Please copy the entries from the start through the line containing "right shoulder: (618, 344, 26)", both included, and swap "camera" for "lens" while keeping everything else the same. Leave the pictures out.

···

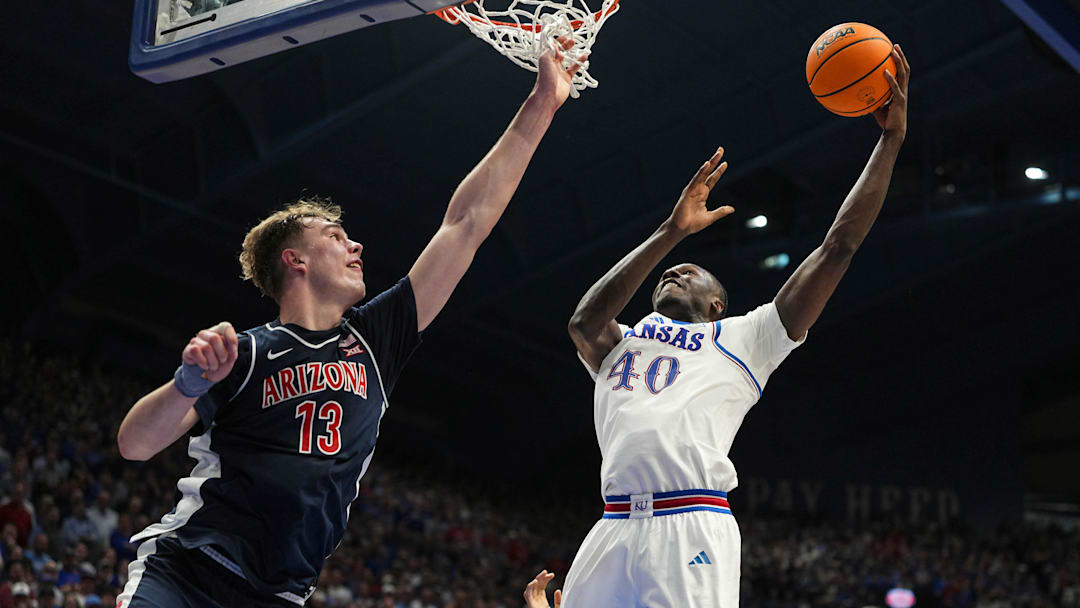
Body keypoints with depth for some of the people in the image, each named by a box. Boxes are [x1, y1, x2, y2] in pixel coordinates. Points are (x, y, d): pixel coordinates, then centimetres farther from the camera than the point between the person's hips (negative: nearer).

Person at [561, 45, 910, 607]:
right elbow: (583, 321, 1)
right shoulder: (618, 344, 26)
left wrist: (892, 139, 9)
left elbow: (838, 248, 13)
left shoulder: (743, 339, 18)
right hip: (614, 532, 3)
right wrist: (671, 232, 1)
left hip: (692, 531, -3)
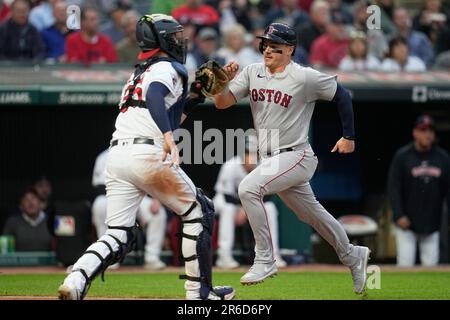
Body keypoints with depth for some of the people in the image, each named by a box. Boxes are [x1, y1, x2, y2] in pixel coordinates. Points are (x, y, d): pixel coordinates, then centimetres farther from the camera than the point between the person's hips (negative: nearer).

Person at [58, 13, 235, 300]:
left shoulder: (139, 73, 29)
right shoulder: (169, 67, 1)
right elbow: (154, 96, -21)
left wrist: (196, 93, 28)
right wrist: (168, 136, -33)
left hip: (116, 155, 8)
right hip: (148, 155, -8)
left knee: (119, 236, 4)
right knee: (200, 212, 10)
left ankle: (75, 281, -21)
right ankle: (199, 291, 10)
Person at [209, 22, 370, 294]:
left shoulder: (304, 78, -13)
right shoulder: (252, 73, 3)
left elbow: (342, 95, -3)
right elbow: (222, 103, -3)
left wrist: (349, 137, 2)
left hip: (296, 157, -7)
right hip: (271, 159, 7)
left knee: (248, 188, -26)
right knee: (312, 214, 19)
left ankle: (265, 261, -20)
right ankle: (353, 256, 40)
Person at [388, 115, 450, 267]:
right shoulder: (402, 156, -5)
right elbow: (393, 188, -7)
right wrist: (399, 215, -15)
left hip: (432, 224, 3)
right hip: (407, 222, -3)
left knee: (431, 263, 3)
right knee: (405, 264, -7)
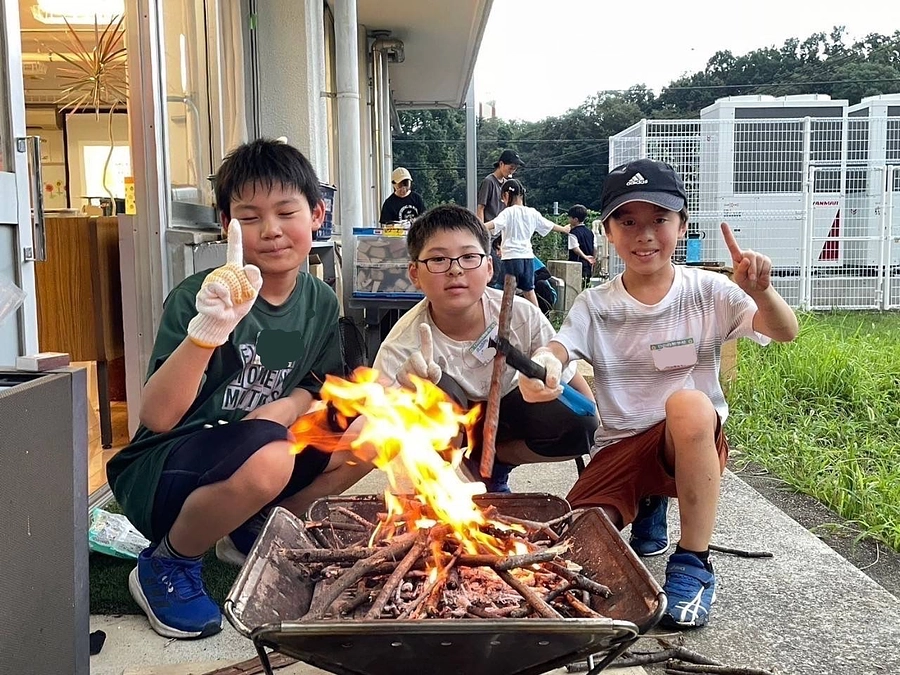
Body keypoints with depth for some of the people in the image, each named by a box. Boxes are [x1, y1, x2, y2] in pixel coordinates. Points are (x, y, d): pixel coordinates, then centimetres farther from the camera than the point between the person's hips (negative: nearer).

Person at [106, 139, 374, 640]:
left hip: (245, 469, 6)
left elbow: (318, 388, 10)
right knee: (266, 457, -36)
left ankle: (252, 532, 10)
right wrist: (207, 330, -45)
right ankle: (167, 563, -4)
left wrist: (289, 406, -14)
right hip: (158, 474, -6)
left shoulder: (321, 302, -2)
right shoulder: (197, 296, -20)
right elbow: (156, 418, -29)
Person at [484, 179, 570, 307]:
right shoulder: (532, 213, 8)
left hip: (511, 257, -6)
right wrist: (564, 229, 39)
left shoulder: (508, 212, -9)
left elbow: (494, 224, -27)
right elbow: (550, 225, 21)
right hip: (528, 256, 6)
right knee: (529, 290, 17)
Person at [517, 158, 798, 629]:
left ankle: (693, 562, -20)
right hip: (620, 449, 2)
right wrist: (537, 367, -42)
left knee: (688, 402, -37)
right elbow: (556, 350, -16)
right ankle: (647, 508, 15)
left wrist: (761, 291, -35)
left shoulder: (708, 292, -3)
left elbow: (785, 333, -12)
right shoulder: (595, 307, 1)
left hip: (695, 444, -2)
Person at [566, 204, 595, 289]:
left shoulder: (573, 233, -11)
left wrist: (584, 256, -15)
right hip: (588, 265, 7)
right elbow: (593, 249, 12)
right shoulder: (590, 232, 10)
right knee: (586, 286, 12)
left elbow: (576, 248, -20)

···

## EXERCISE RESULT
Body keypoints with depth for some of the people in the image, each named by a box. Boxes are [x1, y1, x2, y2] in pixel coordinates. Points are (x, y, d): pixel coordinates, then centimetres farther from the lens than the point between the person's hips (negative: nearer).

Person at [561, 45, 910, 607]:
right elbow: (583, 321, 1)
right shoulder: (618, 344, 26)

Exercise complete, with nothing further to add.